Exercise task: Render the lines from the one containing "class: Magnoliopsida" through the end of the records, that line included, as a JSON list of strings with one string per line and blank lines left out.

(Recorded data)

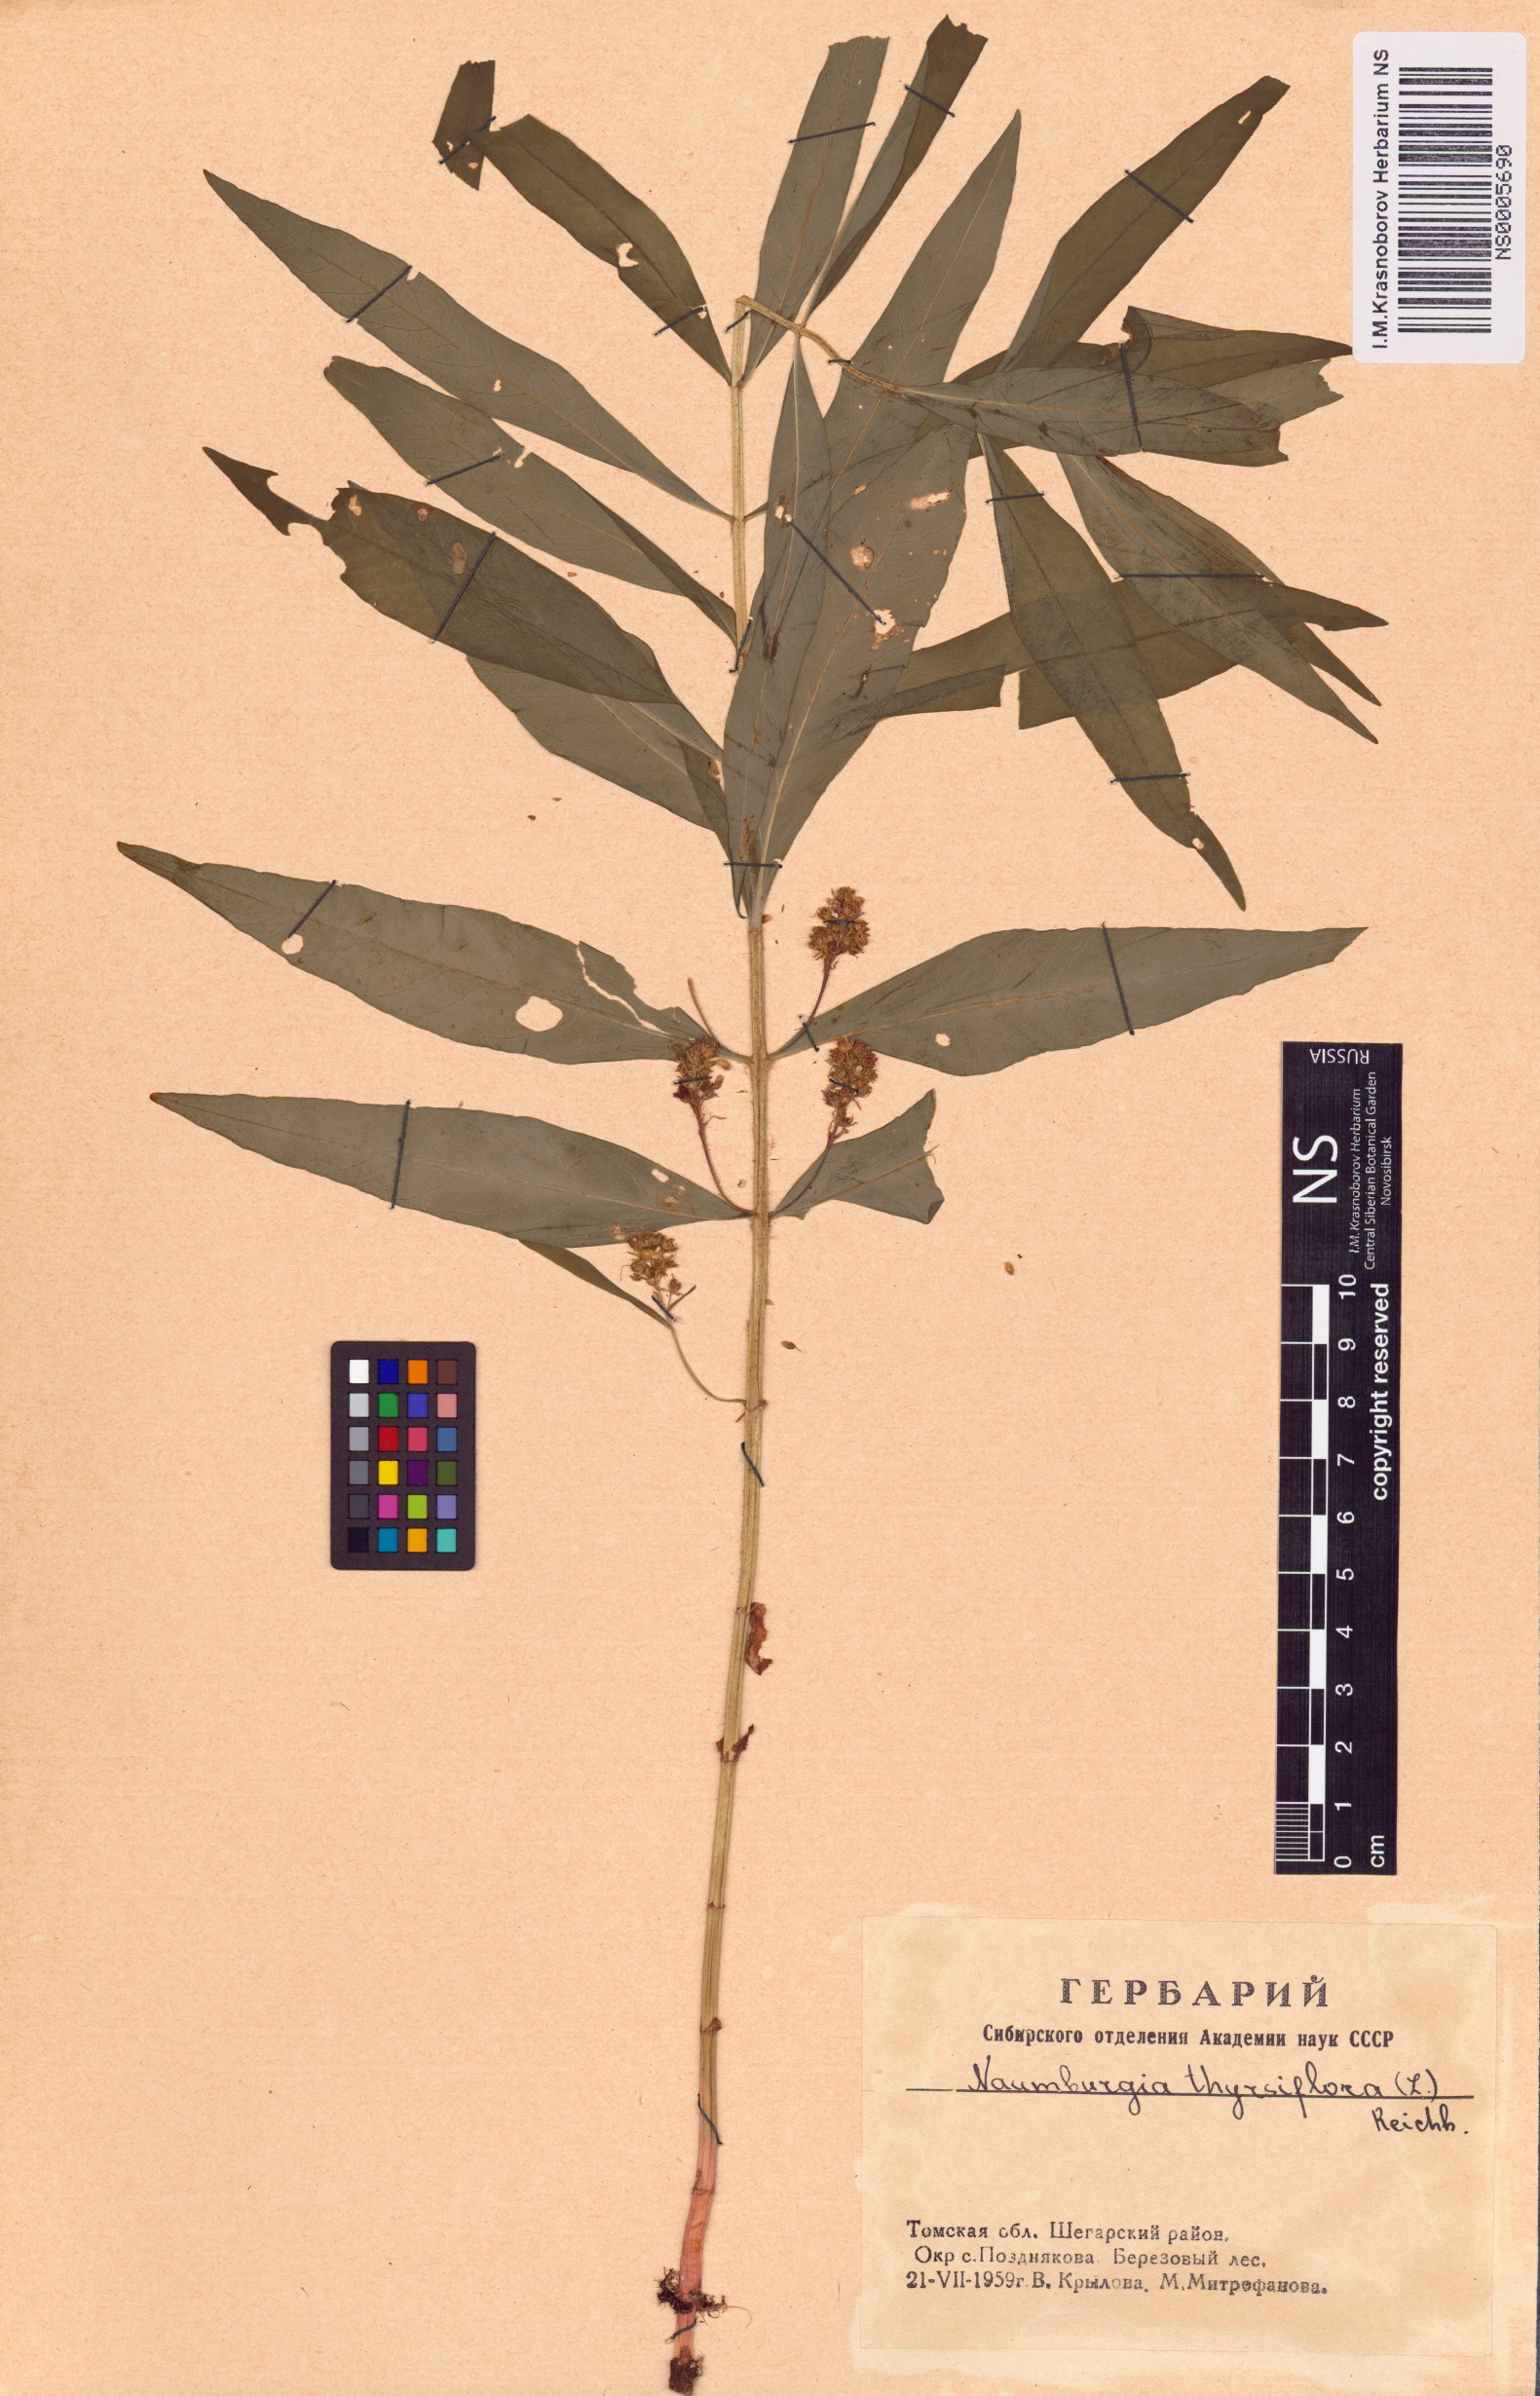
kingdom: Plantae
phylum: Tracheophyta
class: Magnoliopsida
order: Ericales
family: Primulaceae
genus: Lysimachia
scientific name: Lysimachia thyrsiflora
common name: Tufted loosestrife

Result:
[
  "class: Magnoliopsida",
  "order: Ericales",
  "family: Primulaceae",
  "genus: Lysimachia",
  "scientific name: Lysimachia thyrsiflora",
  "common name: Tufted loosestrife"
]